Un nouvel accident mortel aux ICS

Un drame est survenu ce dimanche 7 juin 2026 aux Industries chimiques du Sénégal (ICS) de Darou Khoudoss.

Ahmed Sène a perdu la vie après une chute dans un bassin d’acide au sein du complexe industriel. Cet accident relance le débat sur la sécurité des travailleurs évoluant dans des environnements exposés à des produits hautement corrosifs et à des installations sensibles.

Ce décès s’ajoute à une série d’accidents qui ont marqué ces dernières années le secteur industriel lourd.

Des interrogations sur les dispositifs de sécurité

À la suite de cet accident, plusieurs voix s’interrogent sur l’efficacité des mesures de protection mises en place sur le site.

Les observateurs pointent notamment la configuration des zones de stockage d’acide ainsi que la fiabilité des dispositifs destinés à prévenir les chutes.

Ces questions se posent d’autant plus que la victime appartenait à la brigade de l’environnement, un service censé maîtriser les procédures de sécurité et de prévention des risques.

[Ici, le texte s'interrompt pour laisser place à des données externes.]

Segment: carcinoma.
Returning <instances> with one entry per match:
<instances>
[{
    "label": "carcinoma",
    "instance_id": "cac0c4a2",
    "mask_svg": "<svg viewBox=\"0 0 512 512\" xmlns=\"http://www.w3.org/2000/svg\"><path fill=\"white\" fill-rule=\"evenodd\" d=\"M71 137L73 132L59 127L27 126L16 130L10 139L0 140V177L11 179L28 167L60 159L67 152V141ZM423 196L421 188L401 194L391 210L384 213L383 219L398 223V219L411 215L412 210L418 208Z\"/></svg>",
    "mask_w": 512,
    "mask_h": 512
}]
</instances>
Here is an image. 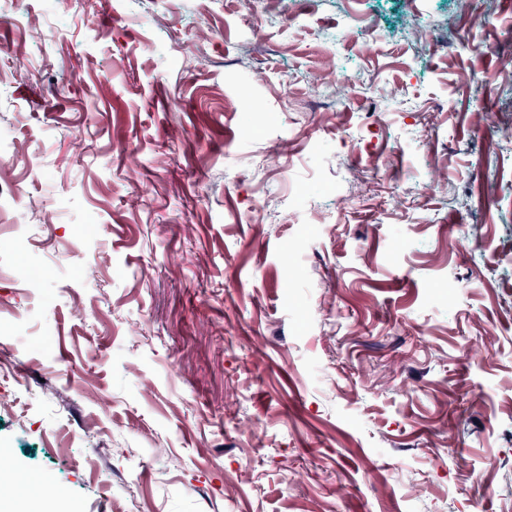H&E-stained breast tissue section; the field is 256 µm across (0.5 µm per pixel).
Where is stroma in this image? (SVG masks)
<instances>
[{
	"instance_id": "stroma-1",
	"label": "stroma",
	"mask_w": 512,
	"mask_h": 512,
	"mask_svg": "<svg viewBox=\"0 0 512 512\" xmlns=\"http://www.w3.org/2000/svg\"><path fill=\"white\" fill-rule=\"evenodd\" d=\"M8 9L0 454L48 512H512V0Z\"/></svg>"
}]
</instances>
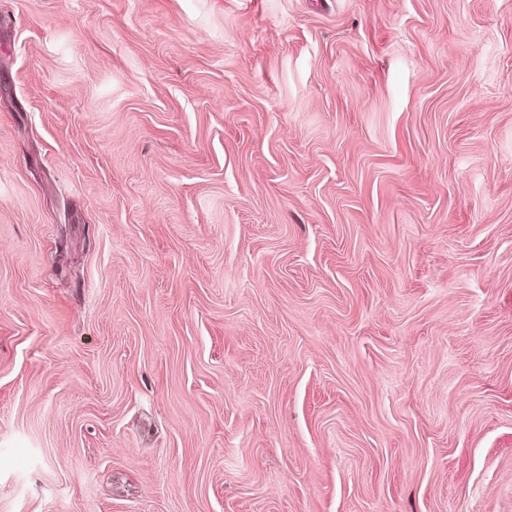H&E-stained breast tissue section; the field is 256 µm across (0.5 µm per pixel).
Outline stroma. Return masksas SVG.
Wrapping results in <instances>:
<instances>
[{
    "mask_svg": "<svg viewBox=\"0 0 512 512\" xmlns=\"http://www.w3.org/2000/svg\"><path fill=\"white\" fill-rule=\"evenodd\" d=\"M0 512H512V0H0Z\"/></svg>",
    "mask_w": 512,
    "mask_h": 512,
    "instance_id": "35a3bbf8",
    "label": "stroma"
}]
</instances>
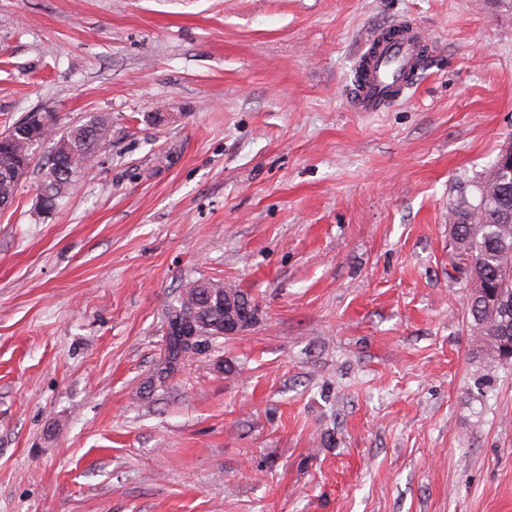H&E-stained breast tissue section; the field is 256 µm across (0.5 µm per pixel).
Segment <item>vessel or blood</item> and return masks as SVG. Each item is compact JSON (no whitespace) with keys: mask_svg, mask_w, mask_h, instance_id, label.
Masks as SVG:
<instances>
[{"mask_svg":"<svg viewBox=\"0 0 512 512\" xmlns=\"http://www.w3.org/2000/svg\"><path fill=\"white\" fill-rule=\"evenodd\" d=\"M424 46L422 30L414 24L405 23L397 37L378 39L371 50L365 51L358 59L364 71L354 86L356 110L382 112L396 101L409 75L421 73L424 67L421 50Z\"/></svg>","mask_w":512,"mask_h":512,"instance_id":"1","label":"vessel or blood"}]
</instances>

Dès lors, certains acteurs s’interrogent sur l’adéquation des infrastructures avec les exigences des normes de sécurité industrielle.

Syndicats et riverains réclament des mesures fortes

Face à la répétition des accidents, les organisations syndicales et les populations riveraines de la zone de Mboro demandent une réaction des autorités compétentes.

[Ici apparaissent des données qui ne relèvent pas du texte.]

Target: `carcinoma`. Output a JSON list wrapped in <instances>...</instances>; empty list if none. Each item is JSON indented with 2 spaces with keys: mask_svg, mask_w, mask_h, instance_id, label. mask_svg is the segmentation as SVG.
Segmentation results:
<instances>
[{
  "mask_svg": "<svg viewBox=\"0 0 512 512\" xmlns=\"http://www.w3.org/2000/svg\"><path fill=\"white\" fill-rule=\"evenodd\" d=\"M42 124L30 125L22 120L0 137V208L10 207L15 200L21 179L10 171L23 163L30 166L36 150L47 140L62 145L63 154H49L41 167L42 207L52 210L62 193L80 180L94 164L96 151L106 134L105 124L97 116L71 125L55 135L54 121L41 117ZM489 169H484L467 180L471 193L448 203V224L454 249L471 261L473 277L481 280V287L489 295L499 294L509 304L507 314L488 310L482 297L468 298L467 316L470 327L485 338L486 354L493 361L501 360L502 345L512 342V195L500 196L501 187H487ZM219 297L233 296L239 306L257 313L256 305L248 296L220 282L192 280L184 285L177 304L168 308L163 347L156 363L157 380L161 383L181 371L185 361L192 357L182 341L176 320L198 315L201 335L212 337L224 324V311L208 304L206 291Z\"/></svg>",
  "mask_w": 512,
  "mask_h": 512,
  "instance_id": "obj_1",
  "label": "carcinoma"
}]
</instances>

Elles appellent notamment à un renforcement des inspections et des contrôles sur les sites industriels exposés à des risques élevés.

Pour ces acteurs, la protection des travailleurs doit devenir une priorité absolue au sein des complexes industriels du pays.

Un enjeu de responsabilité sociale

Au-delà du fait divers, ce nouvel accident soulève la question de la responsabilité sociétale des entreprises industrielles.

Les critiques estiment que les investissements consacrés à la sécurisation des infrastructures doivent être renforcés afin de réduire les risques auxquels sont exposés les employés.

Selon eux, les impératifs de production, notamment dans les filières du phosphate et de l’acide, ne doivent jamais primer sur la sécurité et la préservation de la vie humaine.

Alors que les circonstances exactes de l’accident restent à établir, ce drame remet une nouvelle fois la sécurité au travail au centre des préoccupations dans l’industrie sénégalaise.